Prepared by:
HALBORN
Last Updated 09/20/2024
Date of Engagement by: May 20th, 2024 - May 31st, 2024
100% of all REPORTED Findings have been addressed
All findings
1
Critical
0
High
0
Medium
1
Low
0
Informational
0
The 1kx team
engaged Halborn to conduct a security assessment on their smart contracts and circuits, beginning on May 20, 2024, and ending on May 31, 2024. The security assessment was scoped to the smart contracts and circuits inside their zksafe
GitHub repository, located at https://github.com/1kx-network/zksafe/blob/main, commit 5d55130d7a9deddf15025a479dff65ba8582def6
.
The team at Halborn was provided two weeks for the engagement and assigned two full-time security engineers to assess the security of the smart contracts and the zero knowledge circuits. Both security engineers are blockchain, smart-contract, and ZK security experts with advanced penetration testing, smart-contract hacking, and deep knowledge of multiple blockchain protocols.
The purpose of this assessment is to achieve the following:
Ensure that the system operates as intended.
Identify potential security issues.
Identify lack of best practices within the codebase.
Identify systematic risks that may pose a threat in future releases.
Identify common ZK issues found in ZK circuits.
In summary, Halborn identified one security issue that was addressed by the 1kx team
.
Halborn performed a combination of manual and automated security testing to balance efficiency, timeliness, practicality, and accuracy in regard to the scope of this assessment. While manual testing is recommended to uncover flaws in logic, process, and implementation; automated testing techniques help enhance coverage of the code and can quickly identify items that do not follow the security best practices. The following phases and associated tools were used during the assessment:
Research into architecture and purpose.
Smart contract manual code review and walkthrough.
Graphing out functionality and contract logic/connectivity/functions (solgraph
).
Manual assessment of use and safety for the critical Solidity variables and functions in scope to identify any arithmetic-related vulnerability classes.
Manual testing by custom scripts.
Static Analysis of security for scoped contract, and imported functions (slither
).
Testnet deployment (Foundry
).
Running ZK tests with nargo
.
Critical
0
High
0
Medium
1
Low
0
Informational
0
Impact x Likelihood
HAL-01
Security analysis | Risk level | Remediation Date |
---|---|---|
Loss of ETH when executing a transaction from the module | Medium | Solved - 05/31/2024 |
// Medium
Due to adding the payable
keyword and not implementing a way to pull out the ETH sent, if the call to sendZkSafeTransaction
carries ETH, then those funds will remain locked within the module.

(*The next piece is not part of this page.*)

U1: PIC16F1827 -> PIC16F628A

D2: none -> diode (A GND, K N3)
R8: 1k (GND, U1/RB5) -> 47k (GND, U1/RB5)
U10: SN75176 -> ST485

It can be seen in the function definition that it accepts calls with ETH attached due to having the payable
keyword:
function sendZkSafeTransaction(
GnosisSafe safeContract,
// The Safe address to which the transaction will be sent.

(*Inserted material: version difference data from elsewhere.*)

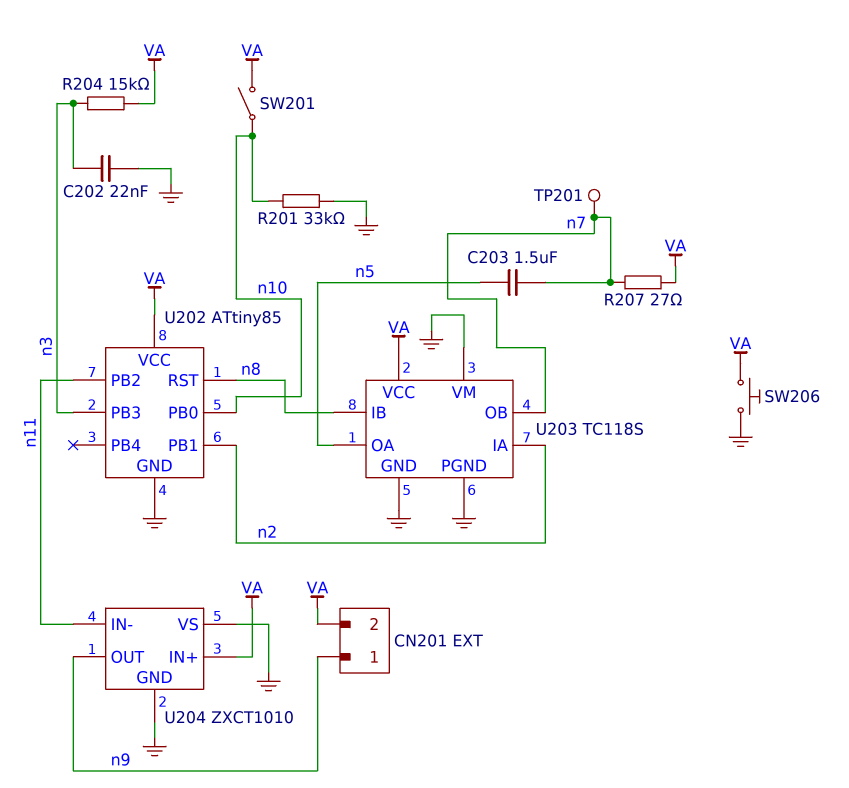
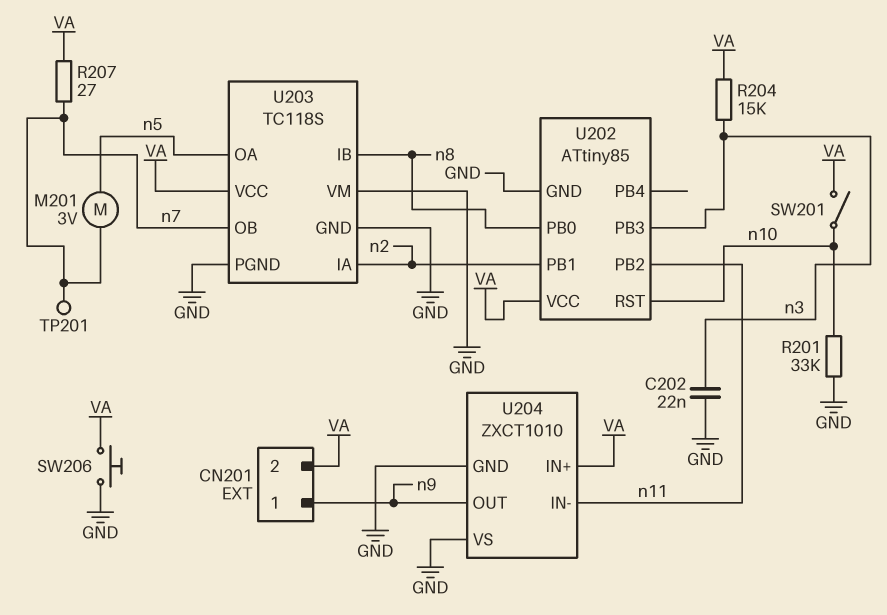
C203: 1.5uF (n5, n7) -> none
M201: none -> motor 3V (n5, n7)
U202 pin PB0: n10 -> n8
U202 pin RST: n8 -> n10

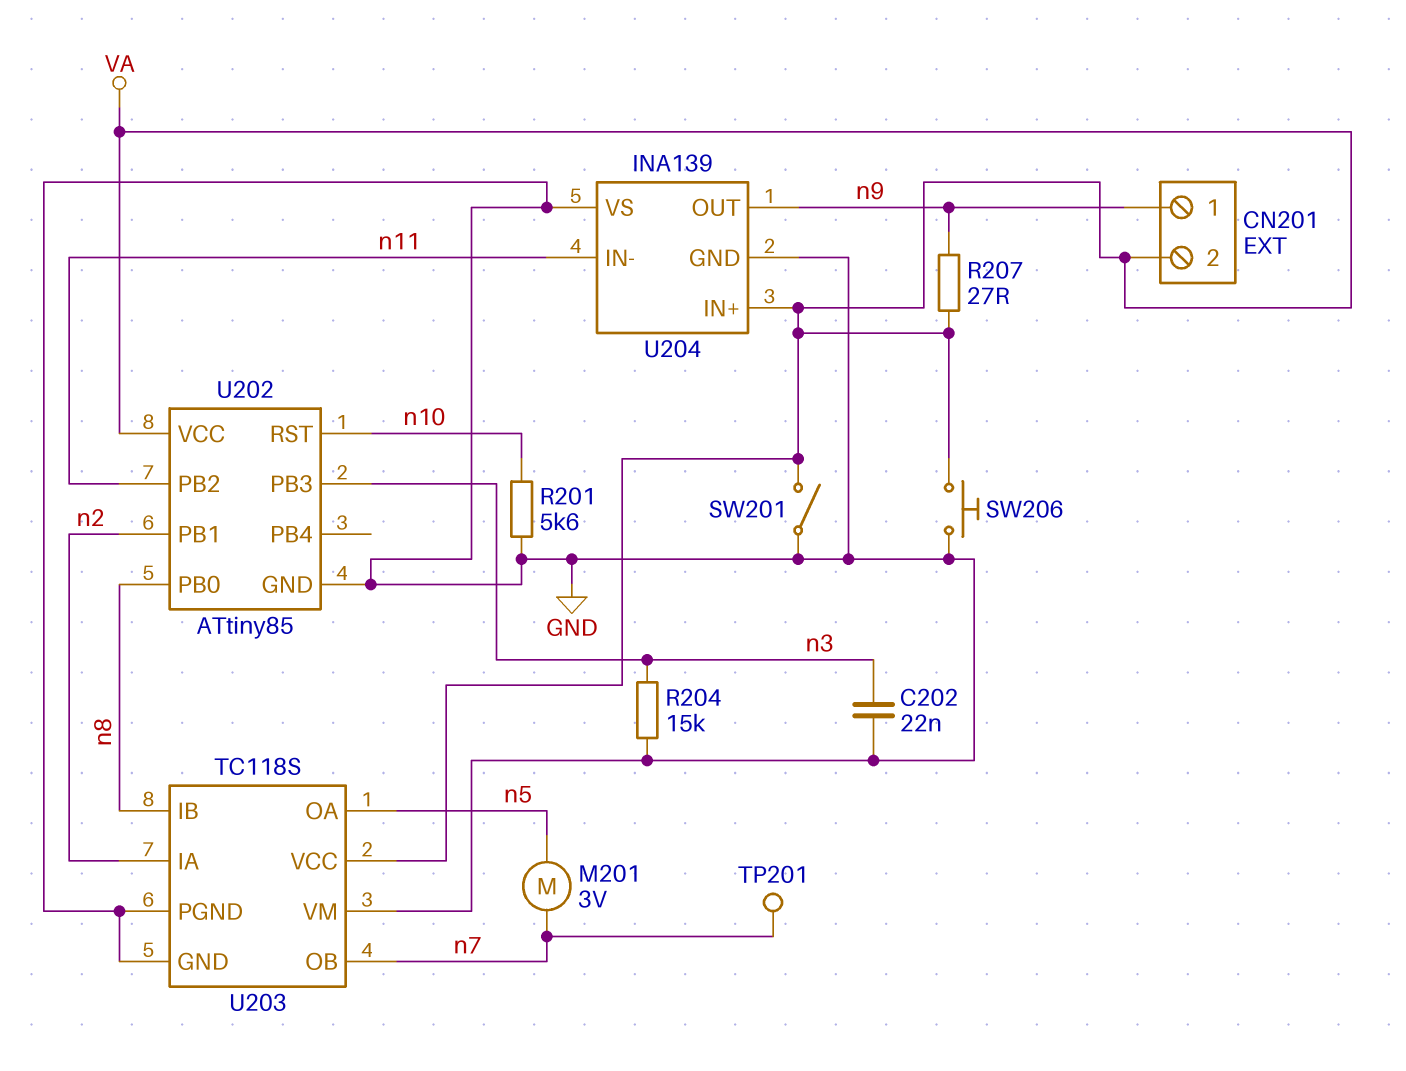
R201: 33k (GND, n10) -> 5.6k (GND, n10)
R204: 15k (VA, n3) -> 15k (GND, n3)
R207: 27 (VA, n7) -> 27 (VA, n9)
SW201: switch (VA, n10) -> switch (GND, VA)
U204: ZXCT1010 -> INA139

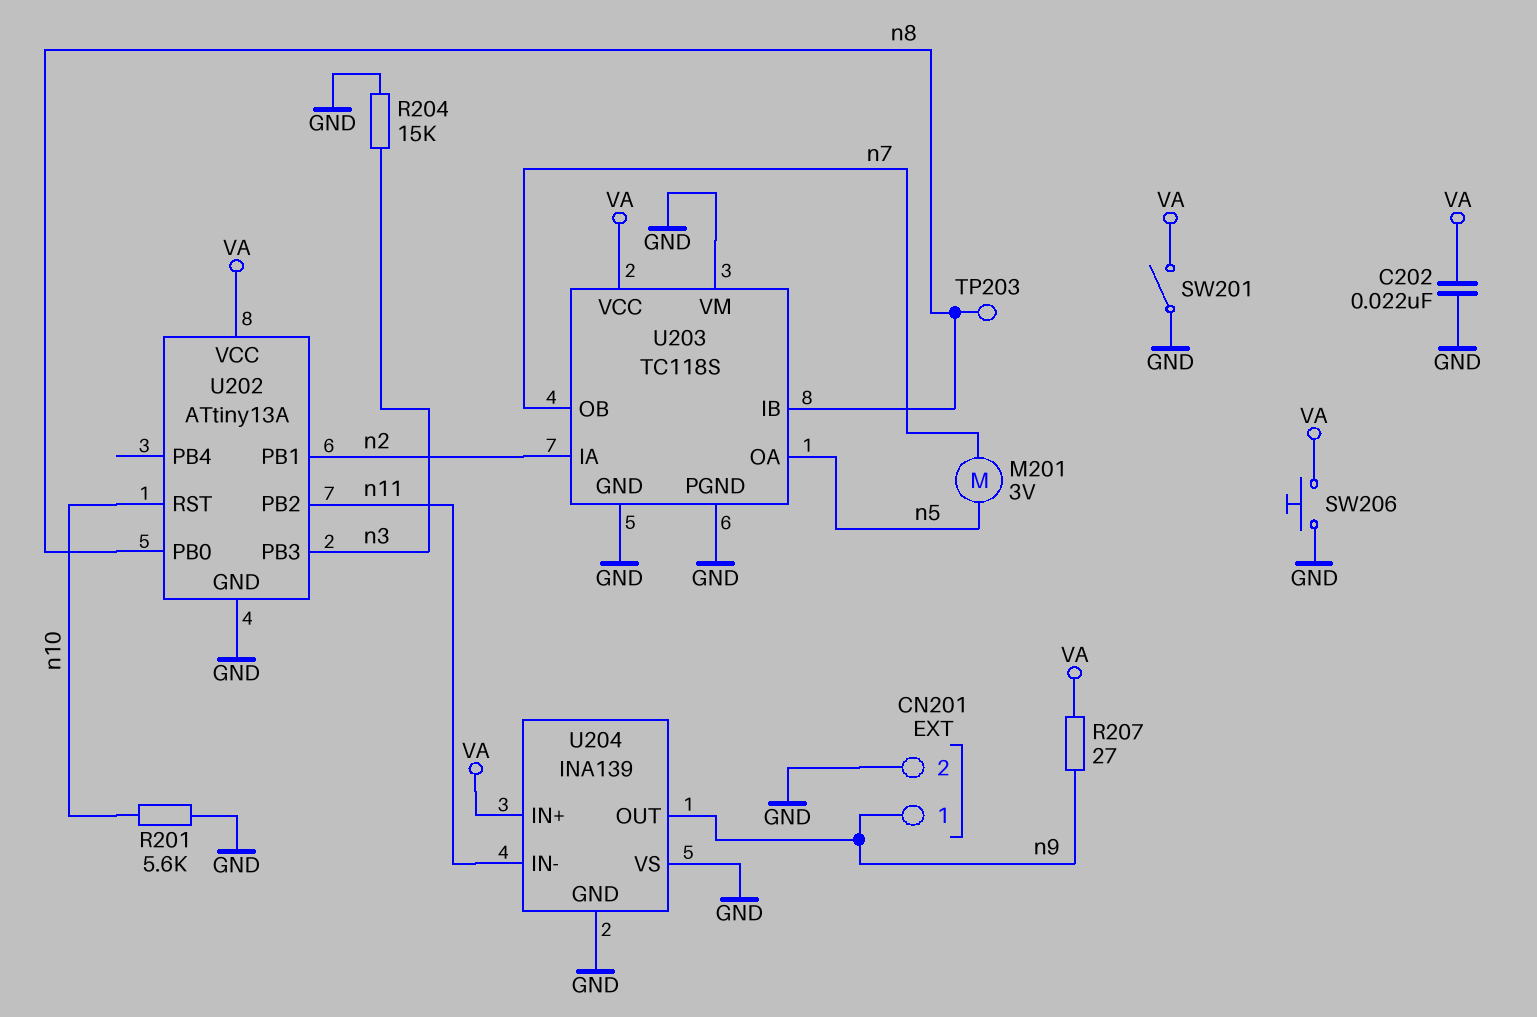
C202: 22nF (GND, n3) -> 22nF (GND, VA)
CN201 pin 2: VA -> GND
TP201: test point (n7) -> none
TP203: none -> test point (n8)
U202: ATtiny85 -> ATtiny13A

Transaction calldata transaction,
// The proof blob.
bytes calldata proof
) public payable virtual returns (bool)
However, through the Safe module, there is no way to pull such tokens out, as it purpose is to validate transactions and executing them in the context of the Safe contract, not to hold funds. Moreover, the only place where it would make sense to do that would be in the last call to the Safe contract's execTransactionFromModule
:
return safeContract.execTransactionFromModule(
transaction.to,
transaction.value,
transaction.data,
transaction.operation
);
But
Such a function does NOT accept ETH, as it is not payable
.
To pass ETH, it would need to add the syntax {value : transaction.value
in between the function name and the first (
, which is not the case.
Because of that, the ETH that a tx carries will be locked within the module forever.
Remove the payable
keyword to prevent the transaction from carrying ETH. This makes sense, as the funds that the approved transaction will use will be those of the Safe contract, not the ones carried with the send one.
SOLVED: The 1kx team solved this issue as recommended, removing the payable
keyword from the function definition.
Halborn used automated testing techniques to enhance the coverage of certain areas of the smart contracts in scope. Among the tools used was Slither, a Solidity static analysis framework. After Halborn verified the smart contracts in the repository and was able to compile them correctly into their ABIs and binary format, Slither was run against the contracts. This tool can statically verify mathematical relationships between Solidity variables to detect invalid or inconsistent usage of the contracts' APIs across the entire code-base.
Overall, the reported issues were not mostly low/informational issues that did not pose a real threat to the system, so they were not considered to be part of this report.
Halborn strongly recommends conducting a follow-up assessment of the project either within six months or immediately following any material changes to the codebase, whichever comes first. This approach is crucial for maintaining the project’s integrity and addressing potential vulnerabilities introduced by code modifications.